“Franchising is one long conversation, chequered by disputes”. If Robert Louis Stevenson had pursued a career in the franchising industry, rather than becoming a poet and novelist, he may have penned these words. Stevenson was, in fact, referring to “marriage” but there are numerous similarities between the two relationships. Marriage is a long term relationship based on trust and commitment, in much the same way that Franchising should be.
However, all too often we hear of this relationship turning sour and of disputes occurring. This article points out the common areas of dispute and provides some advice on how to avoid or resolve them.
Some of the most common areas of franchise dispute are:
- The Franchisee believes there is a lack of support from the Franchisor.
- The Franchisor believes that the Franchisee is not following the system.
- The Franchisee believes he is not making the level of profit that the Franchisor had promised.
- The Franchisor believes that the Franchisee is underperforming.
In each of these situations, the Franchisor will have one opinion and the Franchisee will have another. So how do you resolve disputes?
- Understand what you are buying
I never cease to be amazed by the number of franchisees who have bought a franchise and invested a considerable amount of money without first making sure they understand what it is that they are investing in.
The best way to avoid a dispute is to research the opportunity thoroughly before investing and making sure you understand what is being offered and the obligations on both parties under the Franchise Agreement. One of the most effective ways of doing so is to speak to existing franchisees of the business to get a good understanding of the level of support which you can expect from the Franchisor, how much money you can expect to make and whether the other franchisees are satisfied with their investment.
In addition to seeking advice from existing franchisees, you should also seek advice from a solicitor. Franchisors will often tell potential franchisees that their franchise agreement is “non-negotiable”, which simply means that the franchisor is not willing to alter the agreement. Do not be put off by this. You should always take your franchise agreement to a British Franchise Association accredited solicitor and ask them to look over it. The solicitor will be able to provide you with a report which explains the Franchise Agreement and lets you know if it contains anything unusual or unnecessarily onerous. The solicitor would also be able to suggest amendments or relaxations which would be fair and equitable. These amendments can and will often be adopted by the Franchisor in a document known as a “Side Letter” rather than altering their standard “non-negotiable” franchise agreement.
- Communicate with the Franchisor
I mentioned that “Franchising is one long conversation”. The majority of disputes occur as a result of a lack of communication between the Franchisor and the Franchisee. It may be that the Franchisee has pursued a course of action without obtaining the Franchisor’s consent. Alternatively, the Franchisor may have taken decisions on behalf of the network without effectively communicating the reasons for doing so.

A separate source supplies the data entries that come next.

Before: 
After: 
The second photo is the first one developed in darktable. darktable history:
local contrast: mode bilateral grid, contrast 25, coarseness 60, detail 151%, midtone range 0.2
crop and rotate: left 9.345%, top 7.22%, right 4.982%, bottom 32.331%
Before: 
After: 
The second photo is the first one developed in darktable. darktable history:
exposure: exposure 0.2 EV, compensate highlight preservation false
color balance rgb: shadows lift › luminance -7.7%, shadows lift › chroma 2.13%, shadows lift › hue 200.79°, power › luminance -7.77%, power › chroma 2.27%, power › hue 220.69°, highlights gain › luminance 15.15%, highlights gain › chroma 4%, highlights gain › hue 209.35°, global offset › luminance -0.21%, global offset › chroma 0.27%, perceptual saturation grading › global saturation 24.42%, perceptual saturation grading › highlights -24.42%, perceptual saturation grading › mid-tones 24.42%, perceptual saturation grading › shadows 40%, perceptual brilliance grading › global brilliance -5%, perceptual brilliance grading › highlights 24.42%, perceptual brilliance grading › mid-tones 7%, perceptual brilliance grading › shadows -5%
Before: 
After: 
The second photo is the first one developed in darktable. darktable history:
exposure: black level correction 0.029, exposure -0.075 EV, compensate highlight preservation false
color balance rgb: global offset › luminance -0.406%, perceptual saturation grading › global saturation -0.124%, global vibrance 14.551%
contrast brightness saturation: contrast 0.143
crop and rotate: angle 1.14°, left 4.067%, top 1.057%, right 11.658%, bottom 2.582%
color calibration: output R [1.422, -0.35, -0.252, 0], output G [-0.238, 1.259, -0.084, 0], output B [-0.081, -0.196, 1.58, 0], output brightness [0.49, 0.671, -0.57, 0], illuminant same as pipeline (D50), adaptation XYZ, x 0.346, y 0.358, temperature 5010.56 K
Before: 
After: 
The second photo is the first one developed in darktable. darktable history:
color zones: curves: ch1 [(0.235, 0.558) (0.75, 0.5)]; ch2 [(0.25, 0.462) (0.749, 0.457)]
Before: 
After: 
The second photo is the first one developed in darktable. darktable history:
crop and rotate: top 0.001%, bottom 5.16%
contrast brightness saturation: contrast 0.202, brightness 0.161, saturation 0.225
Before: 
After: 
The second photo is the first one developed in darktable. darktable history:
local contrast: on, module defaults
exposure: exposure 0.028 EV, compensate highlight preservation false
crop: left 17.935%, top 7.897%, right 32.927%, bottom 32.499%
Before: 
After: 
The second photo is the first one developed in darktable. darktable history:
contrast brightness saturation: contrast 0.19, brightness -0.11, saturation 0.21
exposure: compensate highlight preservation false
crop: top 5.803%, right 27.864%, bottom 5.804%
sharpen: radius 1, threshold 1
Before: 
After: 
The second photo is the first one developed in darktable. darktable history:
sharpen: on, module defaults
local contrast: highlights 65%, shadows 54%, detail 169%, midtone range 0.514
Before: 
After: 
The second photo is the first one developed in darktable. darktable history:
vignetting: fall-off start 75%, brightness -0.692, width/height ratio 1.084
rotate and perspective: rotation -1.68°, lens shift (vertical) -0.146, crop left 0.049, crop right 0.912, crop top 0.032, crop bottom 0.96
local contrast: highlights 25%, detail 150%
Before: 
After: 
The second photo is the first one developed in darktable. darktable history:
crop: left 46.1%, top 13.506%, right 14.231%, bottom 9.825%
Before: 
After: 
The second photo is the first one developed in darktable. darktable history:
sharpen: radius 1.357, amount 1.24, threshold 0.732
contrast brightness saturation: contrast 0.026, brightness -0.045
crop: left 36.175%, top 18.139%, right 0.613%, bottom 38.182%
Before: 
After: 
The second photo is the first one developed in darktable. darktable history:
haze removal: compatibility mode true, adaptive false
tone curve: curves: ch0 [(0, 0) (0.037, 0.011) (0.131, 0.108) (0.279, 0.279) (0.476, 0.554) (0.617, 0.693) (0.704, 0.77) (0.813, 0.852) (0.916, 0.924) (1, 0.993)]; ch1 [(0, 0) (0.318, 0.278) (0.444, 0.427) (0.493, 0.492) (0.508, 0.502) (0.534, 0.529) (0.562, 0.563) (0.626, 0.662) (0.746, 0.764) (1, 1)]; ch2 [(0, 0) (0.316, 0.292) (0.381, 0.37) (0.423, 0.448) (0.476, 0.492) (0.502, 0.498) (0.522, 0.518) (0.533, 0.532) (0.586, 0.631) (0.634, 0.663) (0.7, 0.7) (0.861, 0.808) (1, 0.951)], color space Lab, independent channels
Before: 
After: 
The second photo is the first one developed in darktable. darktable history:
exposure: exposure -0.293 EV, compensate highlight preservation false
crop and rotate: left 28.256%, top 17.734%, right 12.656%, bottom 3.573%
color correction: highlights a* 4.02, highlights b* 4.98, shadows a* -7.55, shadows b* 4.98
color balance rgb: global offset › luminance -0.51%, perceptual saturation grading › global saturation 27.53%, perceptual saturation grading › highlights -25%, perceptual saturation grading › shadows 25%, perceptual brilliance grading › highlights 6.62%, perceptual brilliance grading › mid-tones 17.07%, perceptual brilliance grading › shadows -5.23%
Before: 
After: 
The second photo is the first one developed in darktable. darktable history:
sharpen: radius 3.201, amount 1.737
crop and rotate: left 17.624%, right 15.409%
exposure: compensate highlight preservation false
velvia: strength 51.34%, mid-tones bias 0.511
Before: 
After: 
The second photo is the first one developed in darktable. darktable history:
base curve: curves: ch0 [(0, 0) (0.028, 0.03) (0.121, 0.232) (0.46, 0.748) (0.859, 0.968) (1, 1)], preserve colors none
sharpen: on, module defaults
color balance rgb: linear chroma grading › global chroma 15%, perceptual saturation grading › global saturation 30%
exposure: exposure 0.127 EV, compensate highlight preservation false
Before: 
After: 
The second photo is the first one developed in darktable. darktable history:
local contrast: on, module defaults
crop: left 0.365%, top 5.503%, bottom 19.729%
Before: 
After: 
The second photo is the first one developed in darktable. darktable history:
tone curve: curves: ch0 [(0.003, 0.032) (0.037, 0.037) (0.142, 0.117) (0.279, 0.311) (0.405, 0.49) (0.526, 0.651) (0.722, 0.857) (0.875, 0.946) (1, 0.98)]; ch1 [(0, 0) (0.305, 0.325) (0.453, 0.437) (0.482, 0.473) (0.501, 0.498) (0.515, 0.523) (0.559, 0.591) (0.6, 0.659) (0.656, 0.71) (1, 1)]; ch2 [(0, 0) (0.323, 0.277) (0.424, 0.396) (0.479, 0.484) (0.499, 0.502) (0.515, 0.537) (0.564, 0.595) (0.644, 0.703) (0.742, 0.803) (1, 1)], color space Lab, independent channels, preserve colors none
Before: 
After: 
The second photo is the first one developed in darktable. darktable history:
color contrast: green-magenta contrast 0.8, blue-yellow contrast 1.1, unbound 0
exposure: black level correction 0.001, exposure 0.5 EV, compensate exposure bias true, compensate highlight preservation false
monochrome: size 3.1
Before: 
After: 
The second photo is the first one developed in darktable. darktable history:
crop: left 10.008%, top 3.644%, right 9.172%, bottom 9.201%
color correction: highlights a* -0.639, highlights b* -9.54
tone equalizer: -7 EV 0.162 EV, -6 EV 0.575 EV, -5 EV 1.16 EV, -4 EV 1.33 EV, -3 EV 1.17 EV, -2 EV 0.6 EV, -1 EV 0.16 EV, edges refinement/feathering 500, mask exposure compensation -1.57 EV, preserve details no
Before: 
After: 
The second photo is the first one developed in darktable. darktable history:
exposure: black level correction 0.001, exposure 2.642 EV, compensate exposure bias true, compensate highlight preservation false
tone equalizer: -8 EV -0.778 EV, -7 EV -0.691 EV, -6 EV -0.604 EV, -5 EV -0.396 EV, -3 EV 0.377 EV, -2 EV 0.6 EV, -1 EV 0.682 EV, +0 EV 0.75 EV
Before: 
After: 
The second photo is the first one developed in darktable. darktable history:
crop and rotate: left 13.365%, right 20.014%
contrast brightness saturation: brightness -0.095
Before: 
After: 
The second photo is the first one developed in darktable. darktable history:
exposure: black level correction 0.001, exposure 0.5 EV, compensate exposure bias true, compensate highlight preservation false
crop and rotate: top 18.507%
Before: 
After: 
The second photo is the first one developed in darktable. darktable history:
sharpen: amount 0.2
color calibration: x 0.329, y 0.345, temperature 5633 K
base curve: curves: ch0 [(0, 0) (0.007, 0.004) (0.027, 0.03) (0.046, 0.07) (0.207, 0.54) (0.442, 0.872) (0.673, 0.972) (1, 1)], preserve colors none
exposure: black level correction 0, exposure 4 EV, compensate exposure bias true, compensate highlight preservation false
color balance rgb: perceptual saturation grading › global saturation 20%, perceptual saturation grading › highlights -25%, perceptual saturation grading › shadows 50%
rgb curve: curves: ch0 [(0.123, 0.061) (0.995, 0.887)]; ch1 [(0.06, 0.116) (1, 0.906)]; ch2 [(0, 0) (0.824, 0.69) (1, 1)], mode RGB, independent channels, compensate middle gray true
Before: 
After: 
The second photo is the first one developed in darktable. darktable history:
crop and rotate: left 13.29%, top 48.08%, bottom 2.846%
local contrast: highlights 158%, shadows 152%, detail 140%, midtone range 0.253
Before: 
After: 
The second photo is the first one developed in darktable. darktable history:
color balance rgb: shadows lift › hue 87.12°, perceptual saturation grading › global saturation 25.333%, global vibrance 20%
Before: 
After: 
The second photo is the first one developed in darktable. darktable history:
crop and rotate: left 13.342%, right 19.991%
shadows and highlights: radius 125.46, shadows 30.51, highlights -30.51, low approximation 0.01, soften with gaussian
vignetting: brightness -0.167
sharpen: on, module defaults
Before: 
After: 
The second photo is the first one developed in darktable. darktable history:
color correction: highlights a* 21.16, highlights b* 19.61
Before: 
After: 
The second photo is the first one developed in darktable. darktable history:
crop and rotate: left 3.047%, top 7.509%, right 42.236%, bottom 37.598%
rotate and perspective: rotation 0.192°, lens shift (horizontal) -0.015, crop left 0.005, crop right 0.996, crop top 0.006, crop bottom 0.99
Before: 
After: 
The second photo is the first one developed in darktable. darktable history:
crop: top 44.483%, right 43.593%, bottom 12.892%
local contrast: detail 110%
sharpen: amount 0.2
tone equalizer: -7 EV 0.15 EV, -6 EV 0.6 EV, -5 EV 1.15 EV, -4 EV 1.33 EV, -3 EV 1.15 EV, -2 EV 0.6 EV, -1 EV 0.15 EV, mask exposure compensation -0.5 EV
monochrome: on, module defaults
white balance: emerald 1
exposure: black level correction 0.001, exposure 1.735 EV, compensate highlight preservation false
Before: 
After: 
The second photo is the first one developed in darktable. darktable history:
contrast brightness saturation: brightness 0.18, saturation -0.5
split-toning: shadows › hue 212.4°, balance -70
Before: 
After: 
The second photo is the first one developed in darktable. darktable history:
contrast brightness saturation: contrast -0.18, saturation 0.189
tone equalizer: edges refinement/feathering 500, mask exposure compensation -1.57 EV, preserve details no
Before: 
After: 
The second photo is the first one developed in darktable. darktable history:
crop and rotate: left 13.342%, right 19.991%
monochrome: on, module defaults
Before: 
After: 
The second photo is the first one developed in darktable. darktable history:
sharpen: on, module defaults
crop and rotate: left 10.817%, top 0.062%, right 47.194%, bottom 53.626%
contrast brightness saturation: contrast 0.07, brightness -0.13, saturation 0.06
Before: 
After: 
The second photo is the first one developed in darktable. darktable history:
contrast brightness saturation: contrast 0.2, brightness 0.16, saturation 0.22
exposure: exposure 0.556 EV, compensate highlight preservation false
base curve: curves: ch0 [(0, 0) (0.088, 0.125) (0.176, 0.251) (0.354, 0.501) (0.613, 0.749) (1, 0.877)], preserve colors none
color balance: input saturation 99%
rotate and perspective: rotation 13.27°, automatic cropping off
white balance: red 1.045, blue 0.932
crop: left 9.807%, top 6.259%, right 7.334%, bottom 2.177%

Such disputes can be avoided if the Franchisor and the Franchisee maintain an open dialogue without fear of recrimination (from the Franchisor) or revolt (from the Franchisee).
My advice to Franchisees is to be open and up-front with the Franchisor. If you discover a new approach to the business which may differ from the Franchisor’s method you should discuss this with the Franchisor and get his consent before implementing it. The Franchisor may support you with trialling your idea and, if successful, they may adopt it into the system (Legend has it that the ‘Big Mac’ burger was created by a McDonalds franchisee who made it for his franchise manager). Alternatively, the Franchisor may be able to discuss why the idea may not work, perhaps the Franchisor has attempted the same idea previously. You will not know if you do not ask, the Franchisor may be able to save you time, money and effort.
- Attempt to resolve disputes amicably
If a dispute does occur it is important to resolve it quickly and as amicably as possible.
Franchisors can often be considered heavy-handed in their approach to disputes and this is often with very good reason. The Franchisor not only represents himself in a dispute but also the other franchisees in the network. If one franchisee steps out of line and damages the brand, the Franchisor will want to stop this immediately to protect the interests of all the other franchise owners. Similarly, a Franchisor does not want to be seen as a soft-touch by his other franchisees. If one franchisee gets special treatment, the message will soon spread and the rest will want to be treated similarly. Given this, Franchisors can be quick to involve solicitors and instruct them to terminate or seek termination of the Franchisee’s Agreement by serving notice.
However, this heavy-handed approach will generally only be used in response to more serious breaches of the Franchise Agreement. For lesser breaches, the Franchisor will usually prefer that the breach be remedied within a time period, resulting in a swift resolution rather than resorting to litigation. It is therefore in both parties interests to consider alternative forms of dispute resolution, including mediation and, if necessary, arbitration. Both of these processes can be very effective in reaching a positive outcome and the British Franchise Association have established mediation and arbitration schemes which can be used to assist in this process.